I never understand the eye contact during bj thing
It's hard to explain, but super sexy for some reason. I get turned on when my partner is turned on, enjoying herself, and in the moment with me (not somewhere else). Maybe it's similar to dirty talk, which is also a turn on because of what it represents: desire, passion, intimacy, presence, etc.
 
It's hard to explain, but super sexy for some reason. I get turned on when my partner is turned on, enjoying herself, and in the moment with me (not somewhere else). Maybe it's similar to dirty talk, which is also a turn on because of what it represents: desire, passion, intimacy, presence, etc.

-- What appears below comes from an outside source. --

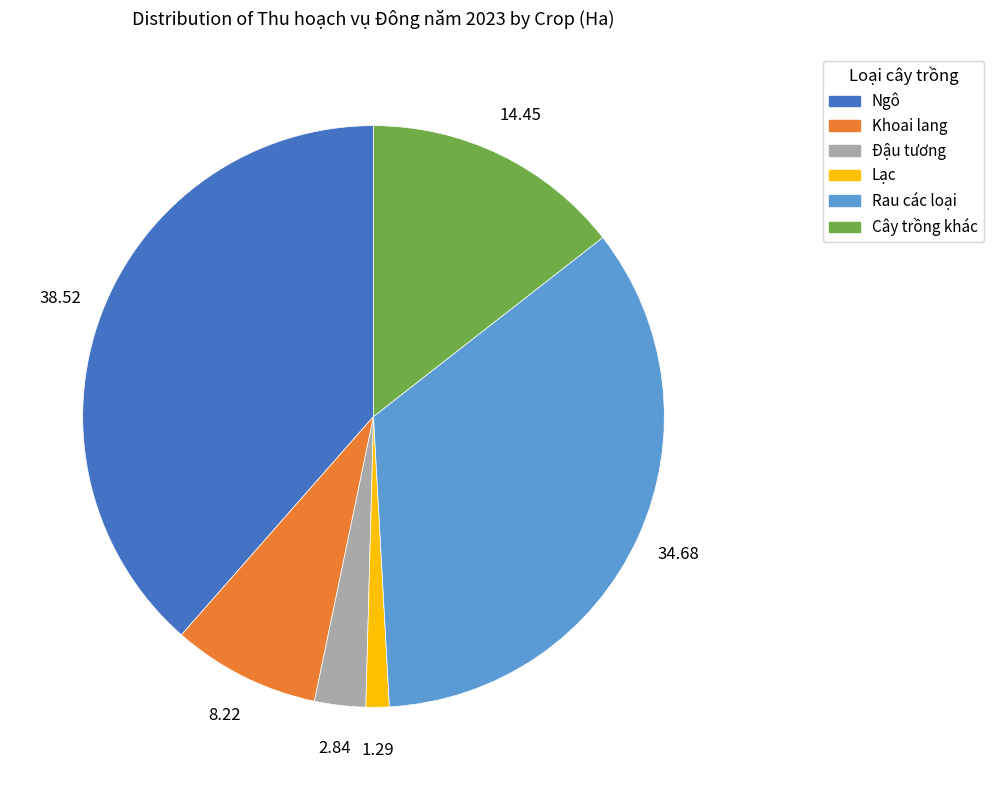

Combined, do Khoai lang and Rau các loại account for over 50%?

No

I might be weird but I find dirty talk most of the time can be a huge turn off. 😅

I do agree with you though on the fact that your partner being turned on is the biggest turn on of all, be it shown with eye contact or any other way, in my experience that's mostly accomplished with passionate kissing for both parties to be fully into it.
 
It's hard to explain, but super sexy for some reason. I get turned on when my partner is turned on, enjoying herself, and in the moment with me (not somewhere else). Maybe it's similar to dirty talk, which is also a turn on because of what it represents: desire, passion, intimacy, presence, etc.
I understand why it's fun, just don't understand how to do it properly. I guess if you haven't given a bj before you wouldn't get how difficult it is.